2020 ESA Annual Meeting (August 3 - 6)

COS 174 Abstract - DynaMETE: A dynamic extension to the Maximum Entropy Theory of Ecology (METE)

Micah Brush, Physics, UC Berkeley, Berkeley, CA, Kaito Umemura, Energy and Resources Group, University of California Berkeley, Berkeley, CA and John Harte, Energy and Resources Group, University of California, Berkeley, CA
Background/Question/Methods:

The Maximum Entropy Theory of Ecology (METE) predicts empirical patterns in relatively static ecosystems from constraints imposed by the macroscopic state variables of species richness, abundance, and metabolic rate. However there is evidence that these predictions fail in disturbed or dynamic ecosystems. We combine the MaxEnt inference procedure with explicit mechanisms governing disturbance to dynamically extend METE and develop a new theory called DynaMETE. DynaMETE depends on the parameters describing the explicit mechanisms as well as the rate of change of the state variables and predicts novel shapes for macroecological metrics.

Results/Conclusions:

In the static limit DynaMETE’s predictions are very similar to METE’s, and it also predicts scaling relationships for biomass, species richness, and productivity. For the species area relationship in particular, DynaMETE and METE make very similar predictions even though the DynaMETE prediction does not depend on any spatial distribution function but instead depends on the explicit mechanisms.

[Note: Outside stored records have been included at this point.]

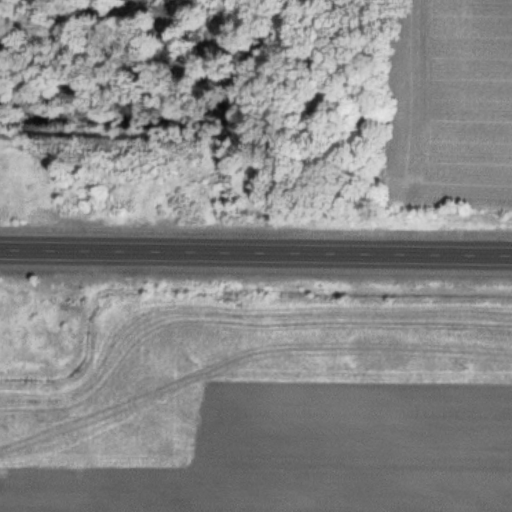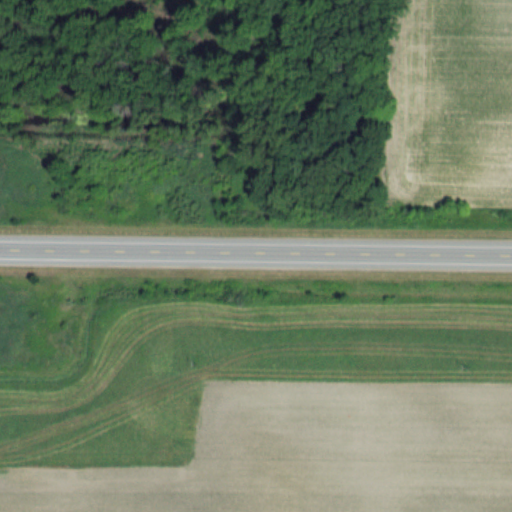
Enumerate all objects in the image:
road: (256, 249)
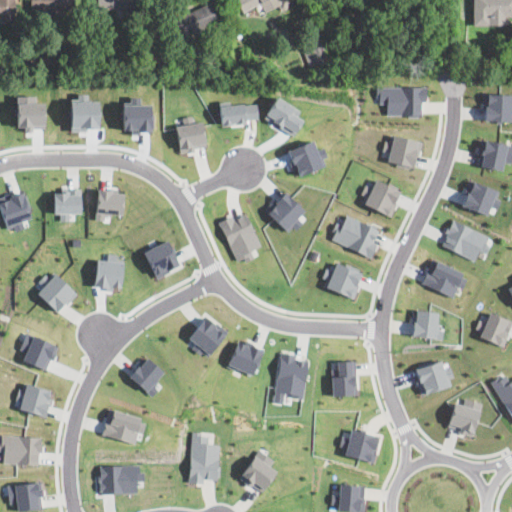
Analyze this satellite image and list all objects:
building: (117, 2)
building: (116, 3)
building: (255, 3)
building: (260, 4)
building: (283, 4)
building: (50, 5)
building: (7, 9)
building: (490, 11)
building: (490, 11)
building: (195, 20)
building: (188, 22)
building: (313, 52)
building: (319, 54)
building: (159, 64)
building: (172, 65)
building: (130, 66)
building: (400, 98)
building: (401, 98)
building: (496, 106)
building: (497, 106)
building: (237, 111)
building: (237, 112)
building: (29, 114)
building: (282, 115)
building: (283, 115)
building: (144, 123)
building: (189, 133)
building: (189, 134)
building: (401, 149)
building: (401, 149)
building: (493, 152)
building: (494, 153)
building: (303, 156)
building: (303, 157)
road: (212, 179)
building: (379, 195)
building: (379, 195)
building: (479, 196)
building: (480, 196)
building: (66, 200)
building: (66, 201)
building: (107, 202)
building: (108, 203)
building: (13, 208)
building: (13, 209)
building: (283, 209)
building: (284, 209)
road: (194, 232)
building: (354, 234)
building: (239, 235)
building: (239, 235)
building: (355, 235)
building: (466, 239)
building: (467, 240)
building: (160, 257)
building: (160, 257)
building: (108, 272)
building: (108, 272)
road: (392, 276)
building: (441, 276)
building: (442, 276)
building: (342, 278)
building: (343, 278)
building: (510, 287)
building: (510, 289)
building: (54, 290)
building: (55, 290)
road: (160, 292)
road: (362, 314)
building: (426, 323)
building: (426, 323)
road: (369, 326)
building: (494, 327)
building: (494, 328)
building: (206, 334)
building: (206, 335)
building: (36, 349)
building: (37, 350)
building: (244, 356)
building: (244, 356)
road: (99, 365)
building: (146, 374)
building: (147, 375)
building: (289, 376)
building: (290, 376)
building: (430, 376)
building: (430, 376)
building: (343, 378)
building: (343, 379)
building: (504, 390)
building: (504, 390)
building: (33, 397)
building: (34, 398)
building: (463, 414)
building: (463, 414)
building: (122, 424)
building: (122, 425)
road: (388, 425)
road: (403, 426)
road: (58, 431)
building: (358, 444)
building: (358, 444)
building: (19, 448)
building: (19, 448)
road: (455, 448)
building: (202, 455)
road: (507, 455)
building: (203, 456)
road: (439, 456)
building: (257, 470)
building: (258, 470)
road: (497, 470)
building: (119, 477)
building: (118, 478)
road: (500, 490)
building: (24, 494)
building: (348, 496)
building: (349, 496)
road: (76, 510)
building: (265, 511)
building: (269, 511)
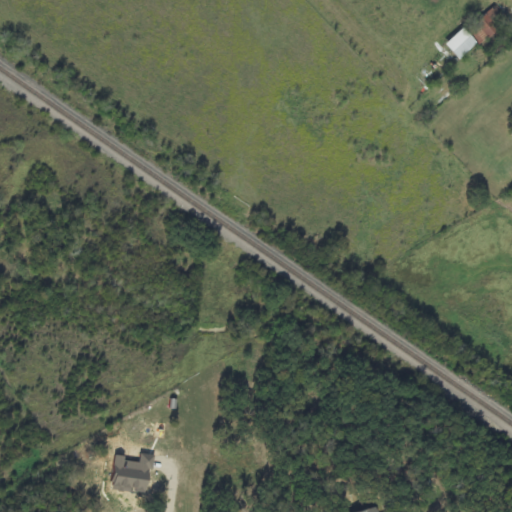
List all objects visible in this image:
building: (473, 35)
railway: (256, 247)
building: (132, 474)
building: (373, 511)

We can use DynaMETE to predict how macroecological patterns will respond to different types of disturbance by changing the mechanistic parameters from steady state values. We show how the abundance and metabolic rate distributions change under disturbances to birth and death rate, ontogenetic growth, and migration rate. In addition to macroecological patterns, perturbing these mechanistic parameters allows DynaMETE to predict the rate of change of state variables. Because DynaMETE applies explicit dynamical mechanisms, but does not assume any specific traits of species or individuals, it is widely applicable across diverse ecosystems. This makes it a promising theory of macroecology for ecosystems responding to anthropogenic or natural disturbances.